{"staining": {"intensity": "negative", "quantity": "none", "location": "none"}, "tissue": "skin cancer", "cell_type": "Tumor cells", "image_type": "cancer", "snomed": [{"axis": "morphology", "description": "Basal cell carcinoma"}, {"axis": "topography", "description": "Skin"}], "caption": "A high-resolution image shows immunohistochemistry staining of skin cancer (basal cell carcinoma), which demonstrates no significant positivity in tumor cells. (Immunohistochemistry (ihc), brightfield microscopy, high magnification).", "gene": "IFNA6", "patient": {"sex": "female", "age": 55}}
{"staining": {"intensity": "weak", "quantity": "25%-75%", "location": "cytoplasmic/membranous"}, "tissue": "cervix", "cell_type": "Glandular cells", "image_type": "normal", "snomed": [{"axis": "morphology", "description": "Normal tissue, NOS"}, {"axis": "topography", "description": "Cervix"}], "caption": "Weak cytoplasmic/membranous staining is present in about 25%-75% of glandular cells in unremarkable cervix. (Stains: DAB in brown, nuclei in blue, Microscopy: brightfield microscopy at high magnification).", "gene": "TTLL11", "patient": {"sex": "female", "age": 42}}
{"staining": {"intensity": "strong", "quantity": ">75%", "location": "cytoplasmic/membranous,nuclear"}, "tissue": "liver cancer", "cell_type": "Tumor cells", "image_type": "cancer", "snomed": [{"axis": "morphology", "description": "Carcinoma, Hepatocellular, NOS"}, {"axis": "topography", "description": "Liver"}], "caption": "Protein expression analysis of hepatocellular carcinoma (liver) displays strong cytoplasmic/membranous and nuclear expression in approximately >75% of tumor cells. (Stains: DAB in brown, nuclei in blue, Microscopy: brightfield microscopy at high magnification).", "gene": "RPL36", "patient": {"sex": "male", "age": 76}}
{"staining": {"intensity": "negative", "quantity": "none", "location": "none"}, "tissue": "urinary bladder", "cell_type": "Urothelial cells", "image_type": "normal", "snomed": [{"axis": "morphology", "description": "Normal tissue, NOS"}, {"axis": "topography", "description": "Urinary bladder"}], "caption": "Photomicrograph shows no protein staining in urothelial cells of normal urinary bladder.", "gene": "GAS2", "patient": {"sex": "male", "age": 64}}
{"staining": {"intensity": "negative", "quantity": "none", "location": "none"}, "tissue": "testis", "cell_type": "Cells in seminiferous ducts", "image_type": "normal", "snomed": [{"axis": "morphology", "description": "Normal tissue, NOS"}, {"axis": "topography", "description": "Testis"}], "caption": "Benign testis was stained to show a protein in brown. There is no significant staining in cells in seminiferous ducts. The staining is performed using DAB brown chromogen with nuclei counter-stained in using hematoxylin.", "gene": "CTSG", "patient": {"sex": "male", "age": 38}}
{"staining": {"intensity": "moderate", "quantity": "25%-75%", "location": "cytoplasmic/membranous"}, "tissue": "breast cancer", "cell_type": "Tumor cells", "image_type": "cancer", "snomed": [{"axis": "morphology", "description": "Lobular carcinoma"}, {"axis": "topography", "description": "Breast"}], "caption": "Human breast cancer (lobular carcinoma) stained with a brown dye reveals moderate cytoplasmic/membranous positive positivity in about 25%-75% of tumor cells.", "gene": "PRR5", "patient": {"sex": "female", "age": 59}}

▶ _YOUR OBJECTIVE_
Copy the whole listing above once more, character for character.

▶ _ANSWER TO THIS TASK_
{"staining": {"intensity": "negative", "quantity": "none", "location": "none"}, "tissue": "skin cancer", "cell_type": "Tumor cells", "image_type": "cancer", "snomed": [{"axis": "morphology", "description": "Basal cell carcinoma"}, {"axis": "topography", "description": "Skin"}], "caption": "A high-resolution image shows immunohistochemistry staining of skin cancer (basal cell carcinoma), which demonstrates no significant positivity in tumor cells. (Immunohistochemistry (ihc), brightfield microscopy, high magnification).", "gene": "IFNA6", "patient": {"sex": "female", "age": 55}}
{"staining": {"intensity": "weak", "quantity": "25%-75%", "location": "cytoplasmic/membranous"}, "tissue": "cervix", "cell_type": "Glandular cells", "image_type": "normal", "snomed": [{"axis": "morphology", "description": "Normal tissue, NOS"}, {"axis": "topography", "description": "Cervix"}], "caption": "Weak cytoplasmic/membranous staining is present in about 25%-75% of glandular cells in unremarkable cervix. (Stains: DAB in brown, nuclei in blue, Microscopy: brightfield microscopy at high magnification).", "gene": "TTLL11", "patient": {"sex": "female", "age": 42}}
{"staining": {"intensity": "strong", "quantity": ">75%", "location": "cytoplasmic/membranous,nuclear"}, "tissue": "liver cancer", "cell_type": "Tumor cells", "image_type": "cancer", "snomed": [{"axis": "morphology", "description": "Carcinoma, Hepatocellular, NOS"}, {"axis": "topography", "description": "Liver"}], "caption": "Protein expression analysis of hepatocellular carcinoma (liver) displays strong cytoplasmic/membranous and nuclear expression in approximately >75% of tumor cells. (Stains: DAB in brown, nuclei in blue, Microscopy: brightfield microscopy at high magnification).", "gene": "RPL36", "patient": {"sex": "male", "age": 76}}
{"staining": {"intensity": "negative", "quantity": "none", "location": "none"}, "tissue": "urinary bladder", "cell_type": "Urothelial cells", "image_type": "normal", "snomed": [{"axis": "morphology", "description": "Normal tissue, NOS"}, {"axis": "topography", "description": "Urinary bladder"}], "caption": "Photomicrograph shows no protein staining in urothelial cells of normal urinary bladder.", "gene": "GAS2", "patient": {"sex": "male", "age": 64}}
{"staining": {"intensity": "negative", "quantity": "none", "location": "none"}, "tissue": "testis", "cell_type": "Cells in seminiferous ducts", "image_type": "normal", "snomed": [{"axis": "morphology", "description": "Normal tissue, NOS"}, {"axis": "topography", "description": "Testis"}], "caption": "Benign testis was stained to show a protein in brown. There is no significant staining in cells in seminiferous ducts. The staining is performed using DAB brown chromogen with nuclei counter-stained in using hematoxylin.", "gene": "CTSG", "patient": {"sex": "male", "age": 38}}
{"staining": {"intensity": "moderate", "quantity": "25%-75%", "location": "cytoplasmic/membranous"}, "tissue": "breast cancer", "cell_type": "Tumor cells", "image_type": "cancer", "snomed": [{"axis": "morphology", "description": "Lobular carcinoma"}, {"axis": "topography", "description": "Breast"}], "caption": "Human breast cancer (lobular carcinoma) stained with a brown dye reveals moderate cytoplasmic/membranous positive positivity in about 25%-75% of tumor cells.", "gene": "PRR5", "patient": {"sex": "female", "age": 59}}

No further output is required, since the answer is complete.